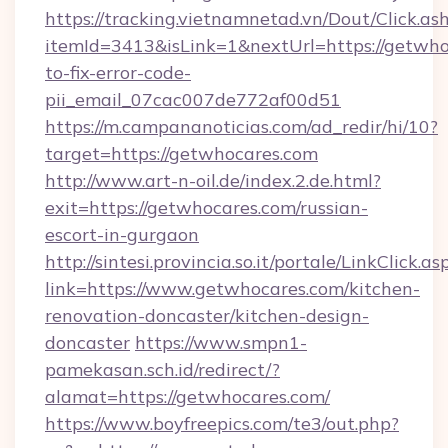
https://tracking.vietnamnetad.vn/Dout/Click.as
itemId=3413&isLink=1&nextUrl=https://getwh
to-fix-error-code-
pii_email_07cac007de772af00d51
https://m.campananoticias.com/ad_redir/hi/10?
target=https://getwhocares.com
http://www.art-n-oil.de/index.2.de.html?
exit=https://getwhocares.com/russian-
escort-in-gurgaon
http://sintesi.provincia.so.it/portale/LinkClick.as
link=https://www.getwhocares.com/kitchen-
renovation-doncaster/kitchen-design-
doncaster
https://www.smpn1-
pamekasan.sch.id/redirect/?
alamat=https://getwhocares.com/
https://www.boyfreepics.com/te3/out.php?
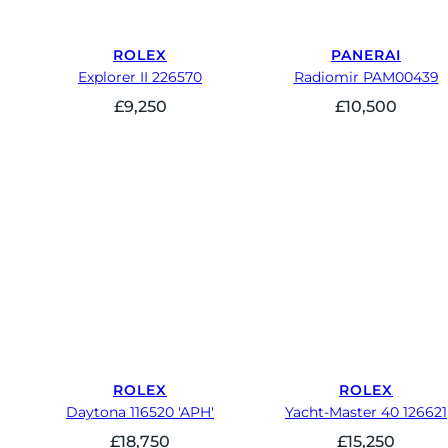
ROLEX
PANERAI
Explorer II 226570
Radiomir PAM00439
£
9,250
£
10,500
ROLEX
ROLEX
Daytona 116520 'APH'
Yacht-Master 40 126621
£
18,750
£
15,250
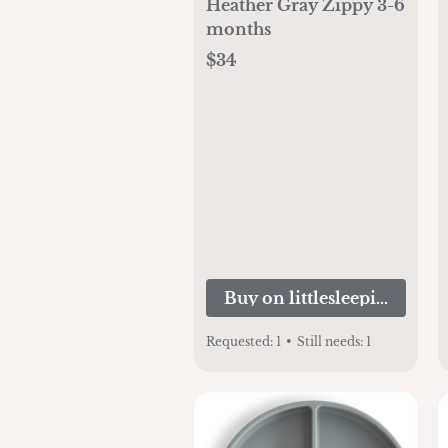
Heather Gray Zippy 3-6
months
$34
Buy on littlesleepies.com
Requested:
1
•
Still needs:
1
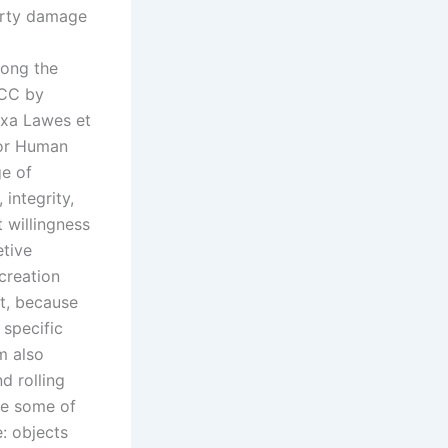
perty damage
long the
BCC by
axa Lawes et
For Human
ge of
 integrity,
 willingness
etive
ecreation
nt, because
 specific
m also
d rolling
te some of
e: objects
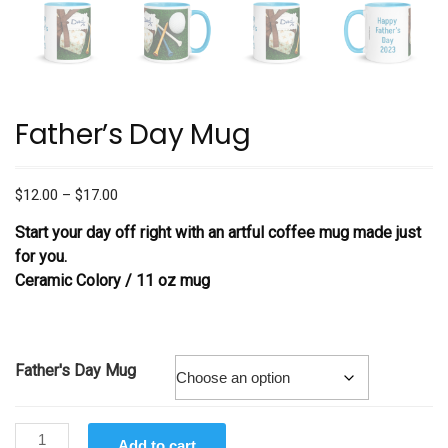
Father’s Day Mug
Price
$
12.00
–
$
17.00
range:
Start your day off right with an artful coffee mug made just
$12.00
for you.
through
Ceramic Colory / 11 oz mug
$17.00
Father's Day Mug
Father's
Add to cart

How to complete this task: Copy out every line of text in the material above, character for character and in the same order. Leave the pictures out of your answer.

Solution to the exercise:
https://tracking.vietnamnetad.vn/Dout/Click.as
itemId=3413&isLink=1&nextUrl=https://getwh
to-fix-error-code-
pii_email_07cac007de772af00d51
https://m.campananoticias.com/ad_redir/hi/10?
target=https://getwhocares.com
http://www.art-n-oil.de/index.2.de.html?
exit=https://getwhocares.com/russian-
escort-in-gurgaon
http://sintesi.provincia.so.it/portale/LinkClick.as
link=https://www.getwhocares.com/kitchen-
renovation-doncaster/kitchen-design-
doncaster
https://www.smpn1-
pamekasan.sch.id/redirect/?
alamat=https://getwhocares.com/
https://www.boyfreepics.com/te3/out.php?
ROLEX
PANERAI
Explorer II 226570
Radiomir PAM00439
£
9,250
£
10,500
ROLEX
ROLEX
Daytona 116520 'APH'
Yacht-Master 40 126621
£
18,750
£
15,250
Heather Gray Zippy 3-6
months
$34
Buy on littlesleepies.com
Requested:
1
•
Still needs:
1
perty damage
long the
BCC by
axa Lawes et
For Human
ge of
 integrity,
 willingness
etive
ecreation
nt, because
 specific
m also
d rolling
te some of
e: objects
Father’s Day Mug
Price
$
12.00
–
$
17.00
range:
Start your day off right with an artful coffee mug made just
$12.00
for you.
through
Ceramic Colory / 11 oz mug
$17.00
Father's Day Mug
Father's
Add to cart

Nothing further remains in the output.